Enquanto isso, numa sala de comissões, recinto fechado, esbirros da polícia legislativa, convenientemente reforçada pela atual Mesa, atingiam jovens manifestantes com jatos de spray de gás de pimenta. Os estudantes pacificamente protestavam  contra o projeto de redução da maioridade penal, bandeira de Eduardo Cunha e do grupo que comanda a Casa, composta fundamentalmente pelos ditos evangélicos, a bancada da bala e a bancada do agronegócio.

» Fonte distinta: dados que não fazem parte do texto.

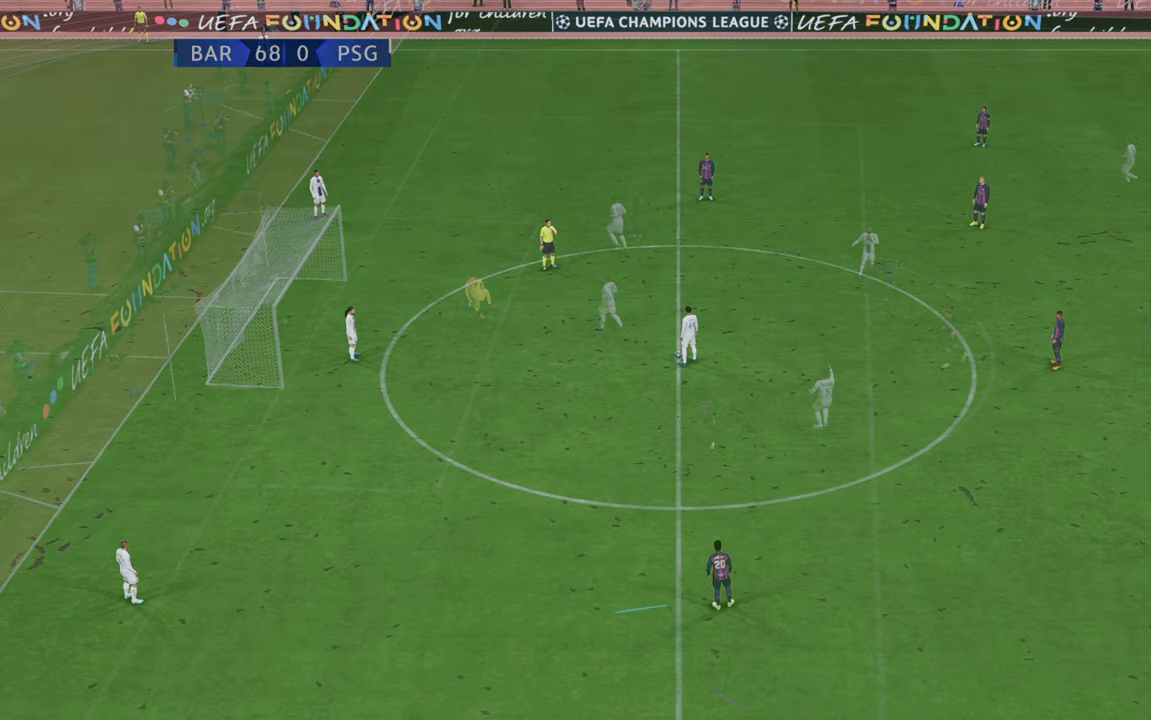
{"buttons": [], "left_stick": "center", "right_stick": "center", "events": []}
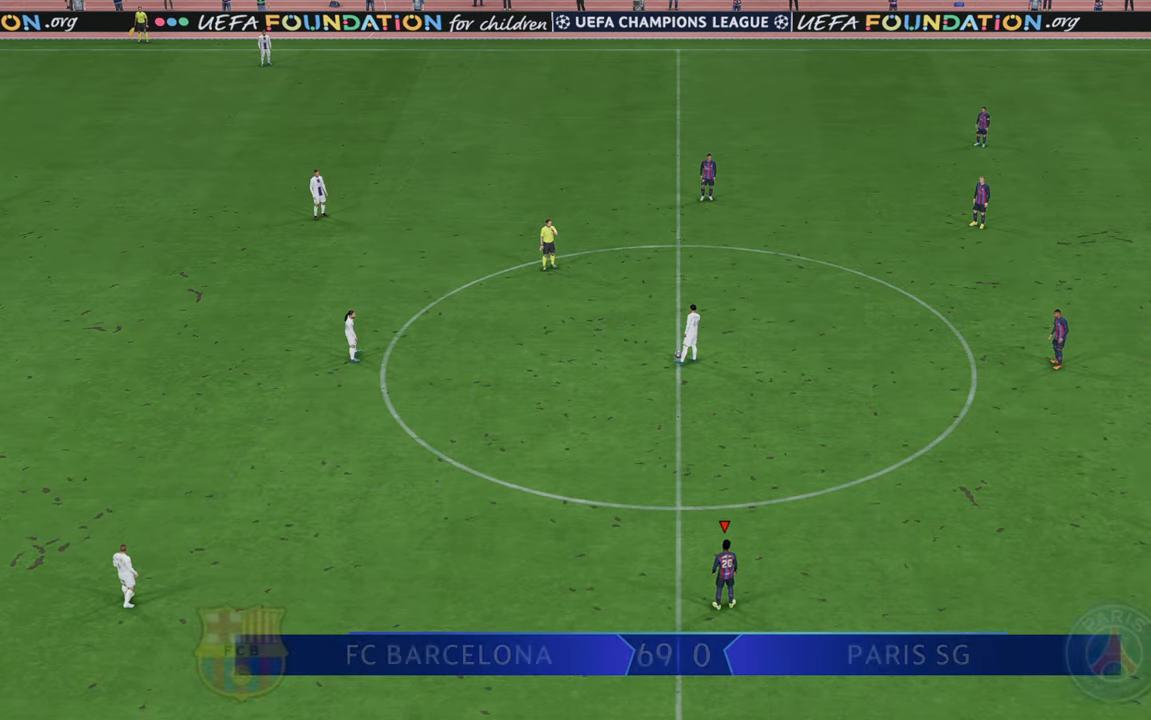
{"buttons": ["R2"], "left_stick": "center", "right_stick": "center", "events": [[233, "R2", "down"]]}
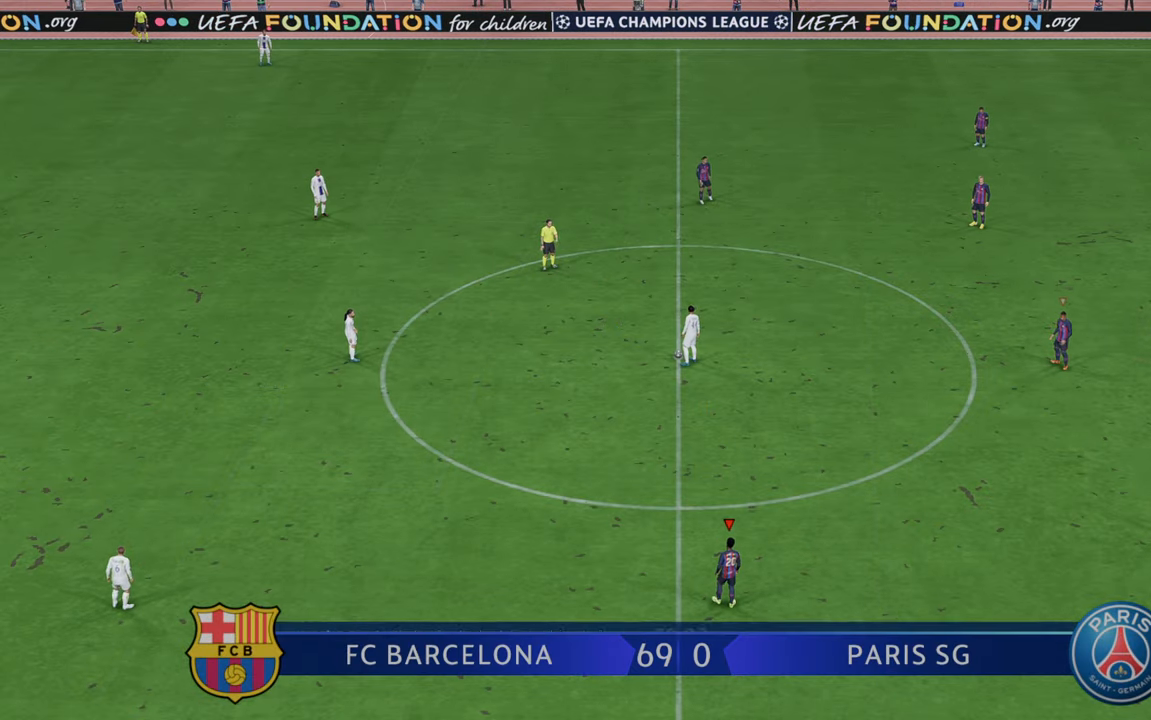
{"buttons": ["R2"], "left_stick": "center", "right_stick": "center", "events": []}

Nas ruas, os representados por Eduardo Cunha e Renan Calheiros e outros quadros menores saúdam a violência policial e reclamam — numa agressão à memória nacional — a volta da ditadura. Nos restaurantes apupam homens de Estado dignos e dedicados ao país como os ex-ministros Alexandre Padilha e Guido Mantega, este já anteriormente agredido quando acompanhava sua esposa em exames médicos em famoso hospital paulistano.

Ao desembarcar de um voo a Brasília, um leitor de Carta Capital (por acaso um ‘ex-militante do movimento estudantil sequestrado e mantido preso por três dias em 1980 na Argentina’, diz-nos a Carta da semana passada) foi hostilizado por carregar consigo um exemplar da revista. Não me recordo de algum companheiro da esquerda, ainda nos tempos da ditadura, haver sido insultado por ter às mãos o Pasquim ou o Opinião, que carregávamos com orgulho e ostensivamente. Conta-nos  Elbio de Freitas Flores: “Estava com a revista na mão, me preparando para sair pelo corredor [do avião], quando ouvi: ‘Essa é uma revista idiota, quem lê é idiota’.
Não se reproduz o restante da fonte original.